We note that, contrary to plaintiff’s contention, the Civil Court properly held that plaintiff’s motion for summary judgment was premature pending the completion of discovery (see CPLR 3212 [f]; Jimenez v New York Cent. Mut. Fire Ins. Co., 71 AD3d 637 [2010]). Plaintiff’s remaining contention lacks merit.
Kew Gardens Med & Rehab, P.C. v Travelers Ins. Co., 2010 NY Slip Op 51356(U) (App. Term, 2nd 11rh & 13th Jud. Dists. 2010)
Plaintiff commenced this action in July 2002 to recover assigned first-party no-fault benefits. Issue was joined in September 2002, and there was no further activity in relation to the litigation until March 2007, when defendant served on plaintiff’s counsel of record a 90-day demand pursuant to CPLR 3216 (b). Plaintiff did not respond to the demand, and, by order entered November 24, 2008, the Civil Court granted defendant’s motion pursuant to CPLR 3216 (a) to dismiss the complaint for failure to prosecute, upon plaintiff’s default in opposing the motion. Thereafter, plaintiff moved to vacate the November 24, 2008 order, alleging that it had no notice of the motion, the papers having been improperly served on plaintiff’s former counsel, who had been replaced as counsel by present counsel in May 2003. The Civil Court denied the motion, citing plaintiff’s failure to produce a consent to change attorney form executed by plaintiff or to file said form with the Civil Court. Plaintiff appeals and we affirm.

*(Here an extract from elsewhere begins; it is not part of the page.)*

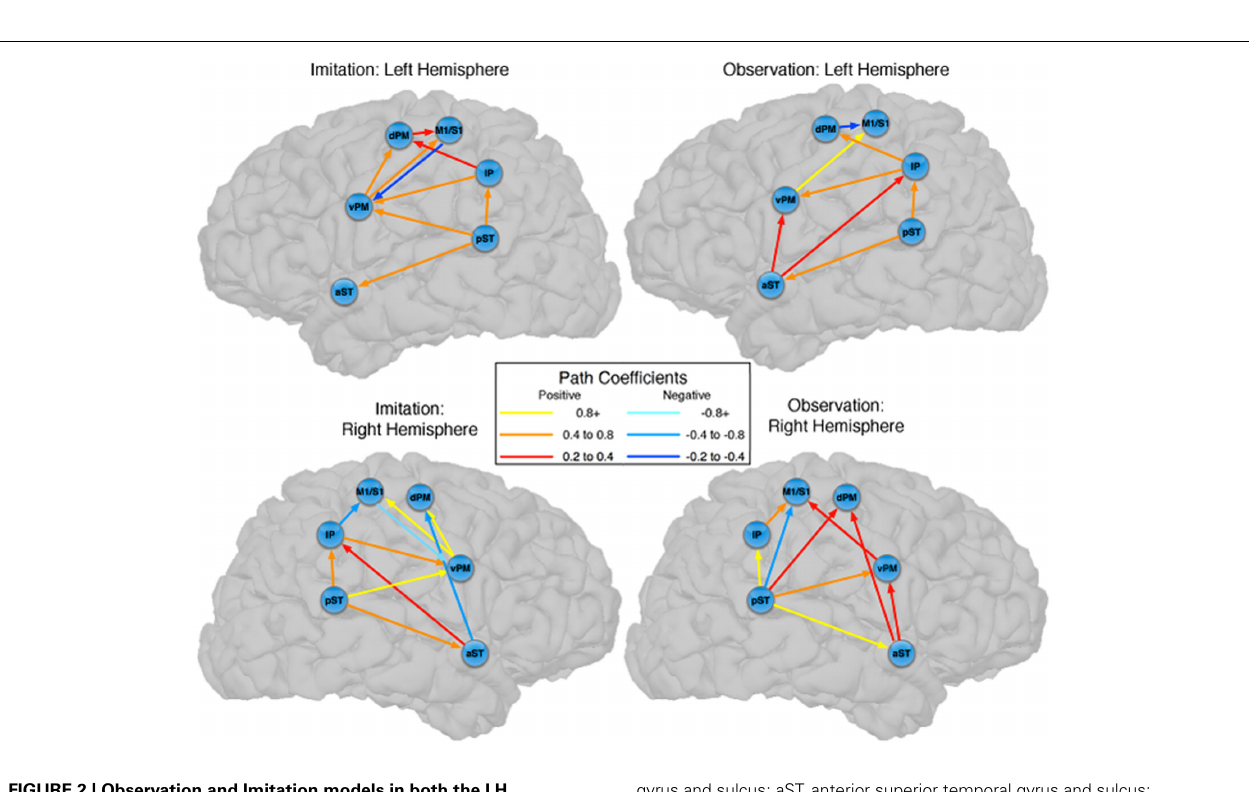
FIGURE 2 | Observation and Imitation models in both the LH and RH with connections between pST, aST, IP, vPM, dPM, and M1S1. IP, inferior parietal lobule. M1S1, primary motor/somatosensory cortex; pST, posterior superior temporal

If a notice of change of attorney form was executed in 2003, there is no proof that it was filed with the Civil Court at any time prior to defendant’s service of the 90-day demand in March 2007 (see CPLR 321 [b]; Moustakas v Bouloukos, 112 AD2d 981, 983 [1985]). Plaintiff’s present counsel does not claim that he communicated with defendant or its counsel during that four-year period, nor do any grounds appear on this record to support an inference that defendant was aware of the change of counsel, thereby rendering the filing requirement a mere “formality,” [*2]which may be disregarded (Bevilacqua v Bloomberg, L.P., 70 AD3d 411, 412 [2010]). Consequently, the counsel on whom defendant served its 90-day demand remained the counsel of record, and service of the demand and of the subsequent motion to dismiss on said counsel was proper (Stancage v Stancage, 173 AD2d 1081 [1991]), as was the order dismissing the complaint on plaintiff’s default in opposing defendant’s motion to dismiss. Under the circumstances, the noncompliance with the filing and notice requirements of CPLR 321 (b) represented no mere neglect of formalities, but the failure to transfer representation to new counsel (Splinters, Inc. v Greenfield, 63 AD3d 717, 719 [2009]; Hawkins v Lenox Hill Hosp., 138 AD2d 572, 573 [1988]; Moustakas v Bouloukos, 112 AD2d at 983; see Weinstein-Korn-Miller, NY Civ Prac ¶ 321.11 [2d ed]).